Taylor Lewan, OT (79 OVR) – Tennessee Titans

Really good size and length, solid run blocking and pass blocking. No real holes in his game. Much like Matthews the only issue here is that he is going up against players ranked much higher than him most of the time. Certainly if you’re playing against the Titans this is a matchup you could try to key on.

Aaron Donald, DT (79 OVR) – St. Louis Rams

The Rams are the only team on the list with more than one player, and that should say something about how they have been able to find ways to pull off upsets this season. Donald is the fastest defensive tackle in the game (81 SPD). It helps that the rest of the defense is solid across the board, meaning he usually can work against linemen in the trenches one-on-one.

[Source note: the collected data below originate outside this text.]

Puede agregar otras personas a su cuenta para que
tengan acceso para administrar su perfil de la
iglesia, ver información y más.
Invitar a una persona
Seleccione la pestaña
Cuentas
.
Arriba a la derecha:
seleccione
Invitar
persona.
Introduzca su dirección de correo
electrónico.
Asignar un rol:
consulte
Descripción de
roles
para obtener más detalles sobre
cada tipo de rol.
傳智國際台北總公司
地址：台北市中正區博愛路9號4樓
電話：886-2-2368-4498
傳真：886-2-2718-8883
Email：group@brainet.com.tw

Ha Ha Clinton-Dix, S (79 OVR) – Green Bay Packers

Clinton-Dix has good size, speed, and catching ability for a safety. He’s a good bet to help you get interceptions within the context of Madden. The rest of the Green Bay defense has some issues, but also has some stars, so you can bet that Dix isn’t left out in the cold too often.

Darqueze Dennard CB(78 OVR) – Cincinnati Bengals

Within the division Dennard can hold his own in man coverage (89) and press (92). Outside the division the wide receivers get a lot better and these numbers may not hold up. The rest of the defense and the pass rush might be enough to shield you from any downside this rookie has.

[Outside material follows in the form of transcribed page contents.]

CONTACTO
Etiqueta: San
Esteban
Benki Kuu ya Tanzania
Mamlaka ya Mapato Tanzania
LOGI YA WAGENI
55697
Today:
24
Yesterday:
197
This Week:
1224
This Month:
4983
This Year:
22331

Blake Bortles, QB (78 OVR) – Jacksonville Jaguars

The only QB on the list, Bortles is giving the ball away like it’s radioactive in real life. In Madden, Blake has really solid numbers across the board that almost put him in the company of a player like Andrew Luck. If only there was some help for him somewhere/anywhere on the Jaguars roster.

Mike Evans, WR (78 OVR) – Tampa Bay Buccaneers

Evans is really a jump ball specialist, as his 93 JMP and 89 catch are the top-ranked among rookie wide receivers. Don’t expect him to break away from coverage and pull away from defensive backs, but do expect the ball to stick if you get it to him.

Zack Martin, OG (78 OVR) – Dallas Cowboys

He has solid video game numbers, but has been a part of the best offensive line in football in real life. Next year expect his rating to be a mid 80 to a low 90. In the meantime, as a middle piece of a good offensive line there are no real concerns with playing him every week.